Pushing past Meacham before he could respond, she hurried back toward the crowd, which seemed to have doubled since she'd been gone. She waved at her friends, but they didn't see her. She scanned the people filling the seats and standing along the walls and in the back, searching for Tanner, but there were easily a few hundred people assembled and she didn't see him anywhere. Baxter was hovering at the other end of her row, looking anxious.

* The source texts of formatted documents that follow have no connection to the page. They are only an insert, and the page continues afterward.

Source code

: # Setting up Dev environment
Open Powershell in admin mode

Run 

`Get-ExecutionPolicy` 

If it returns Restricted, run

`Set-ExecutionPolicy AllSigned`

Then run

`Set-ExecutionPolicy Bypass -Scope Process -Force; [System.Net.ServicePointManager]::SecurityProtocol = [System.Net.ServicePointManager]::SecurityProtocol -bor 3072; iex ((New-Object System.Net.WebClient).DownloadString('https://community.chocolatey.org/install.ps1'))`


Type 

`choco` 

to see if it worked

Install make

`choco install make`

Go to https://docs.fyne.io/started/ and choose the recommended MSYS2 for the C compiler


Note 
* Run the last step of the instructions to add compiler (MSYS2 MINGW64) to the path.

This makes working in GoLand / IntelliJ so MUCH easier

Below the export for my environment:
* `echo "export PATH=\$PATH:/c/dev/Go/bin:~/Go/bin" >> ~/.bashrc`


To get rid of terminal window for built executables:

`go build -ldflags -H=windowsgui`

She allowed Meacham to help her to her seat, giving him her best innocent look, eyes downcast. While she waited for the service to begin, she took a plain white envelope out of her purse for the third time since leaving the house, running her fingers over the smooth surface, tracing the letters of her name. She couldn't bear to read its contents yet, not here, not alone. She returned it to her purse and picked up the program from where she'd left it under her seat, and stared at her uncle's photograph. He was looking directly at the camera and laughing, wearing a suit and tie—a photograph that did not reflect the shy man she'd known and loved.

Carina concentrated on keeping her breathing slow and even. All around, the buzz of murmured conversations failed to cover up the fact that this was one of the loneliest days of her life.